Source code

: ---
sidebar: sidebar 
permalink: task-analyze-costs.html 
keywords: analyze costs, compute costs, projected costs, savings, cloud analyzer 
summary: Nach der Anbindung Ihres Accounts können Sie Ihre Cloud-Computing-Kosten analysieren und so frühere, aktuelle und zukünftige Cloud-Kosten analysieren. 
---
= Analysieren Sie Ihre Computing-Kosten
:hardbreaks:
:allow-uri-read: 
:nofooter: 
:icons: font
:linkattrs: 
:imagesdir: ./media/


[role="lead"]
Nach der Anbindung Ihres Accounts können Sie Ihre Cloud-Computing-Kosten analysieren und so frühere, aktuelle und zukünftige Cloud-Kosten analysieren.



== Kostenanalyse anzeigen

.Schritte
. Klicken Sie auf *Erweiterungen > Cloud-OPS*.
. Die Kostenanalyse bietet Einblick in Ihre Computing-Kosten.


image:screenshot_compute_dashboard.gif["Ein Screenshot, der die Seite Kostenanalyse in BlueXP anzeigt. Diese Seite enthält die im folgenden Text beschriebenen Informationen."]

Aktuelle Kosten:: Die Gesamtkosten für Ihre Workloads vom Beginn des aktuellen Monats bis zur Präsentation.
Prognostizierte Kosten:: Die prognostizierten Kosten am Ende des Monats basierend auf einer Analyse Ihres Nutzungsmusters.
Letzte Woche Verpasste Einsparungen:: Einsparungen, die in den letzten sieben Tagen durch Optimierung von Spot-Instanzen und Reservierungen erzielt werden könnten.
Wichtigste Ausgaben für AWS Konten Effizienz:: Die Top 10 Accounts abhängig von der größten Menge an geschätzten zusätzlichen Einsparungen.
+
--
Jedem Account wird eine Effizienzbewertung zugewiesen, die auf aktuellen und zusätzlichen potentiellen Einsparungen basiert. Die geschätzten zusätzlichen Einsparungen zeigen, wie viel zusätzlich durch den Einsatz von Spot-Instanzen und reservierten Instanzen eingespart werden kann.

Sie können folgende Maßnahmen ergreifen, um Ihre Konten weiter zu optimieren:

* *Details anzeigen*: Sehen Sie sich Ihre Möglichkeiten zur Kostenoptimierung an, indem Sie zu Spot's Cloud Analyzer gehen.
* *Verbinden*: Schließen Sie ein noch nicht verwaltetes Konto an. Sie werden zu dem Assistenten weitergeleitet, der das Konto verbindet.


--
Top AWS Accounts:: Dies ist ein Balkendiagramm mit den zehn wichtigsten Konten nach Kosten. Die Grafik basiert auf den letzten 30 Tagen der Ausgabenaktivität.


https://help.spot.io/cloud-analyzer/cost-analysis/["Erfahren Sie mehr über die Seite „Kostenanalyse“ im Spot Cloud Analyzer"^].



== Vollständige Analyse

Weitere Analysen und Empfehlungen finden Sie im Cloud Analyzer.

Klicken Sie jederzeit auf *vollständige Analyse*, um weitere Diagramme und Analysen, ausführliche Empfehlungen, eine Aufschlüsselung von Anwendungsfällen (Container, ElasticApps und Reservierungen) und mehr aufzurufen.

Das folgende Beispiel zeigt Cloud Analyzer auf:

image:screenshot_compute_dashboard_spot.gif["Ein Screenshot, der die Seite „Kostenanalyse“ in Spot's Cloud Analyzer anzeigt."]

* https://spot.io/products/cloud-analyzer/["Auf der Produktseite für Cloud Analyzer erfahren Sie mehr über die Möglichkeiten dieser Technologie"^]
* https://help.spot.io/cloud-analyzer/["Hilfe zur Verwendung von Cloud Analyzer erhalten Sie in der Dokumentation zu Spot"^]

→ What is being asked
Lines holding the word "Tagen" in the records above: how many are there? Answer with the number only.

→ Result below
2